P-glycoprotein interfering agents potentiate ivermectin susceptibility in ivermectin sensitive and resistant isolates of Teladorsagia circumcincta and Haemonchus contortus.

P-glycoprotein (P-gp) homologues, belonging to the ATP Binding Cassette (ABC) transporter family, are thought to play an important role in the resistance of gastro-intestinal nematode parasites against macrocyclic lactones. The aim of this study was to investigate the influence of various P-gp interfering compounds on the efficacy of ivermectin (IVM) in sensitive and resistant nematode isolates.

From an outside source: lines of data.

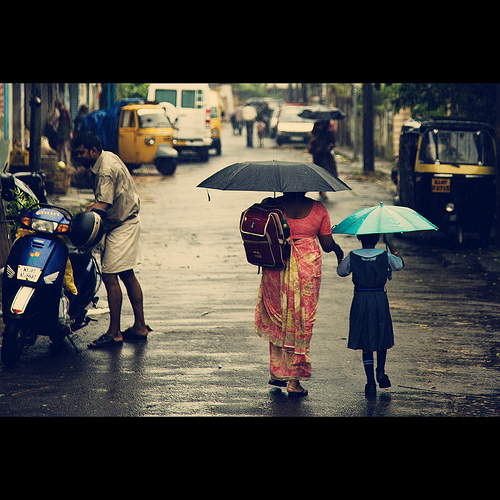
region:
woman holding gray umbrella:
[200, 140, 365, 190]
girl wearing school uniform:
[334, 250, 414, 412]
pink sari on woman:
[243, 231, 327, 391]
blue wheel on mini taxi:
[145, 135, 187, 181]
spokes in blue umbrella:
[367, 193, 389, 248]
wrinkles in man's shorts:
[99, 226, 142, 276]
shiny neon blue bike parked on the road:
[1, 183, 117, 332]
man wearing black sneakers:
[90, 308, 185, 360]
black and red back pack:
[213, 191, 303, 292]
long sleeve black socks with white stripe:
[356, 346, 398, 376]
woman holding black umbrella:
[196, 153, 355, 394]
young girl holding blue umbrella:
[329, 200, 440, 398]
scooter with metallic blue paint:
[8, 192, 110, 372]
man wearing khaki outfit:
[71, 130, 157, 352]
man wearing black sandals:
[71, 131, 156, 351]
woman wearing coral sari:
[208, 157, 343, 403]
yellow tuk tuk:
[76, 100, 183, 182]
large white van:
[141, 85, 226, 152]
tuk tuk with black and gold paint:
[382, 113, 496, 238]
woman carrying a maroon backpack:
[205, 147, 345, 399]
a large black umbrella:
[191, 155, 347, 195]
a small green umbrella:
[332, 200, 438, 236]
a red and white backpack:
[233, 203, 293, 270]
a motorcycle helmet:
[70, 204, 104, 246]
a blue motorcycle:
[1, 201, 103, 339]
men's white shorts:
[99, 215, 143, 277]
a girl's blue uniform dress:
[348, 247, 394, 347]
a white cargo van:
[145, 80, 210, 160]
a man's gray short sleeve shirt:
[91, 150, 137, 222]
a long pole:
[357, 82, 380, 173]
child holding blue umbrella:
[337, 200, 433, 312]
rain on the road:
[131, 318, 229, 453]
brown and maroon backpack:
[213, 206, 290, 291]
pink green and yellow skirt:
[258, 263, 324, 380]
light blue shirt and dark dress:
[340, 245, 418, 360]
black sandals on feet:
[77, 320, 157, 376]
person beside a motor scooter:
[5, 140, 149, 351]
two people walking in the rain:
[199, 152, 449, 377]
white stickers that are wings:
[0, 262, 65, 304]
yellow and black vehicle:
[377, 113, 488, 235]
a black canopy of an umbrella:
[196, 161, 350, 191]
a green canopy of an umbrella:
[331, 201, 437, 233]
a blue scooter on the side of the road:
[3, 203, 101, 366]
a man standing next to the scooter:
[69, 130, 148, 350]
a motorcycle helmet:
[68, 209, 104, 251]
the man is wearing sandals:
[87, 334, 124, 350]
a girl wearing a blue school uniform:
[348, 251, 395, 351]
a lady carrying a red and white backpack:
[239, 203, 292, 271]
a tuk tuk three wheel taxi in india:
[395, 117, 499, 246]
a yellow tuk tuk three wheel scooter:
[76, 100, 177, 176]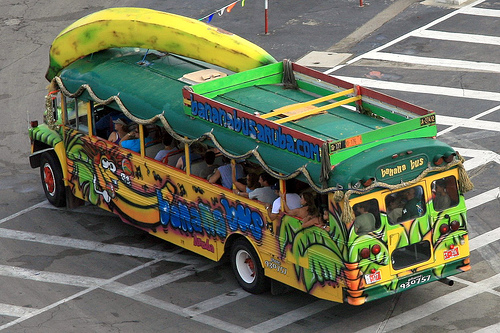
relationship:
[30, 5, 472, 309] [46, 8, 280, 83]
bus with banana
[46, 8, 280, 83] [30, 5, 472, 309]
banana on top of bus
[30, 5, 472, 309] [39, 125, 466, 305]
bus with paint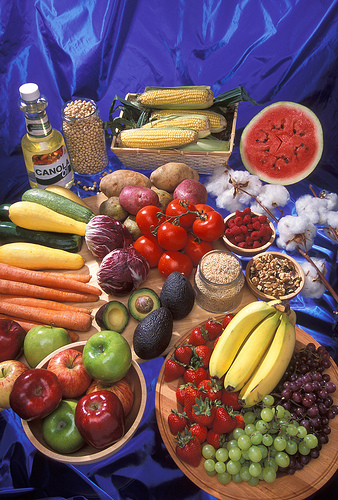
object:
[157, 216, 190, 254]
food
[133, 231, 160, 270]
tomatos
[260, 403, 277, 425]
grapes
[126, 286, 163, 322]
avocado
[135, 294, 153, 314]
seed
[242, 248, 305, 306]
bowl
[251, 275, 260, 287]
walnuts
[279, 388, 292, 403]
grapes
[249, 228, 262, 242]
raspberries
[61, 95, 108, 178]
jar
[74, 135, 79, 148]
nuts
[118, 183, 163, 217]
potato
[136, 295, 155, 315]
pit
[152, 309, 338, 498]
tray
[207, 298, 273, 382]
banana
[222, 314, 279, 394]
banana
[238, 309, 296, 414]
banana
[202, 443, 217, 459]
grape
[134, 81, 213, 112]
corn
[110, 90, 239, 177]
basket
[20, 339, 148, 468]
bowl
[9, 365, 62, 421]
apple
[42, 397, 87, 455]
apple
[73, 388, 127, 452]
apple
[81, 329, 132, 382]
apple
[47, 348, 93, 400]
apple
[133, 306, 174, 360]
avocado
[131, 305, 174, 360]
skin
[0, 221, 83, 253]
squash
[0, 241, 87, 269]
squash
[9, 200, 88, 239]
squash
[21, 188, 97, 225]
squash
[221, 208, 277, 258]
bowl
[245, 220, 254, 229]
raspberry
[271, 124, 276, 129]
seed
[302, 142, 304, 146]
seed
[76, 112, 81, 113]
bean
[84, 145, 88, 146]
bean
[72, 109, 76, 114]
bean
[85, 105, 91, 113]
bean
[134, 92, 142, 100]
cob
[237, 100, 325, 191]
watermelon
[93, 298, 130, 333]
avocado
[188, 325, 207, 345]
strawberry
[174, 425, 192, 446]
stem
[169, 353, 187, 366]
stem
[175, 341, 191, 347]
stem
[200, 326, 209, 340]
stem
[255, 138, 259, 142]
seed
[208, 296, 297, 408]
bunch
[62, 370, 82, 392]
skin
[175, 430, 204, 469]
strawberries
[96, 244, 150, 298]
radicchio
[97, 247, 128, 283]
leaves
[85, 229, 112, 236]
veins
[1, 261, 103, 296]
vegetable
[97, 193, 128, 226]
vegetable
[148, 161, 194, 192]
vegetable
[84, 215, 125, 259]
vegetable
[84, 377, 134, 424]
apples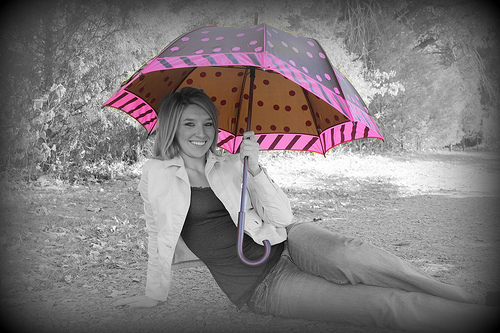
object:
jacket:
[139, 153, 293, 301]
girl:
[110, 86, 500, 329]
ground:
[0, 154, 499, 333]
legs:
[286, 222, 486, 306]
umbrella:
[104, 24, 387, 262]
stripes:
[285, 135, 301, 149]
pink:
[273, 135, 295, 150]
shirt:
[180, 186, 282, 310]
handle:
[236, 212, 272, 268]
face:
[178, 105, 214, 157]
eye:
[185, 122, 194, 126]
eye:
[205, 122, 212, 125]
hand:
[240, 131, 260, 170]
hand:
[110, 296, 158, 308]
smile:
[187, 139, 207, 148]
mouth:
[189, 140, 207, 146]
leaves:
[34, 202, 143, 295]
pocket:
[246, 213, 276, 237]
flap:
[246, 213, 262, 230]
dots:
[289, 60, 295, 67]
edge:
[265, 54, 355, 122]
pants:
[246, 221, 500, 332]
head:
[175, 87, 219, 157]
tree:
[0, 0, 113, 177]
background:
[0, 0, 499, 198]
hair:
[154, 86, 219, 159]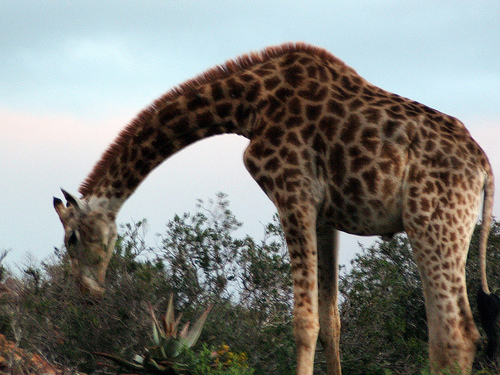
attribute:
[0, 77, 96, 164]
clouds — white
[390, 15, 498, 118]
clouds — white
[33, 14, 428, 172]
sky — blue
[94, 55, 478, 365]
giraffe — brown, tan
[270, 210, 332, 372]
leg — brown, white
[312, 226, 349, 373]
leg — brown, white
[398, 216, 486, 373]
leg — brown, white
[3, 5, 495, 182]
sky — blue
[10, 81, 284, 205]
clouds — white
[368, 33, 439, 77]
sky — blue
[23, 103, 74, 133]
clouds — white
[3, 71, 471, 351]
giraffe — bent over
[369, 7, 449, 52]
clouds — white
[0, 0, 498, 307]
sky — blue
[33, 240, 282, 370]
plants — green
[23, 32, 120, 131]
clouds — white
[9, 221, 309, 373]
branches — distant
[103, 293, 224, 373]
plant — white , pink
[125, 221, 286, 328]
foilage — brown, green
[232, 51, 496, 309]
body — brown, white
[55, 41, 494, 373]
giraffe — spotted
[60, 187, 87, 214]
ear — brown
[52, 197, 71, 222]
ear — brown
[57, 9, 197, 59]
sky — blue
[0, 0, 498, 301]
clouds — white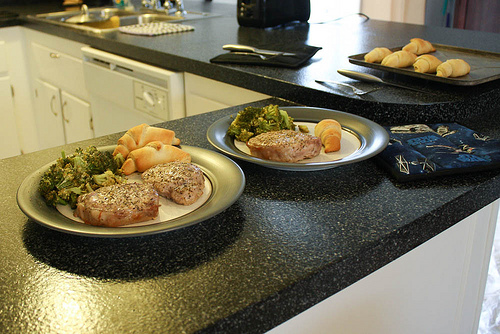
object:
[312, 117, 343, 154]
roll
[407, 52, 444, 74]
roll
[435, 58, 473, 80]
croissants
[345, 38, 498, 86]
pan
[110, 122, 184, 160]
crescent roll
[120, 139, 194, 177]
crescent roll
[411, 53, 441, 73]
pie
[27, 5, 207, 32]
sink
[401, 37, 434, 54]
pie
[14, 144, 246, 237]
plates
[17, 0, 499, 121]
counter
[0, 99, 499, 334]
counter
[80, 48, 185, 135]
dishwasher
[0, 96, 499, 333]
countertop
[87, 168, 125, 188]
vegetables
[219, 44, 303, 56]
knife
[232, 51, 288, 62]
fork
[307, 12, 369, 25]
cord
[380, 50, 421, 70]
pie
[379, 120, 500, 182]
mitt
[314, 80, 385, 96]
fork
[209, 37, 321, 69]
napkin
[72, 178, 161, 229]
meat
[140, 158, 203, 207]
meat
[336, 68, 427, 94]
knife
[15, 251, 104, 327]
glare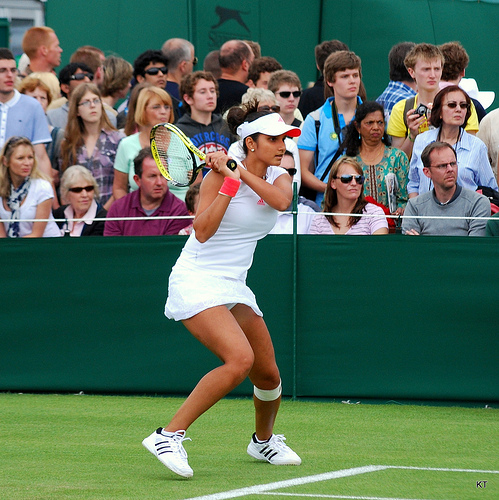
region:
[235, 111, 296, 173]
the head of a female tennis player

The feeding of IVM resistant and sensitive Teladorsagia circumcincta and Haemonchus contortus first-stage larvae (L1) was assessed using a range of IVM concentrations (0.08-40 nm) with or without P-gp inhibitors: valspodar, verapamil, quercetin, ketoconazole and pluronic P85. The P-gp inhibitors were selected on the basis of their ability to interfere with P-gp transport activity in an epithelial cell line over-expressing murine P-gp. In the presence of P-gp interfering agents, the in vitro susceptibility to IVM of both sensitive and resistant isolates of T. circumcincta and H. contortus was increased. These results show that compounds interfering with P-gp transport activity could enhance IVM efficacy in sensitive isolates, and also restore IVM sensitivity in resistant nematodes. These results support the view that ABC transporters can play an important role in resistance to IVM, at least in the free-living stages of these economically important gastro-intestinal nematodes.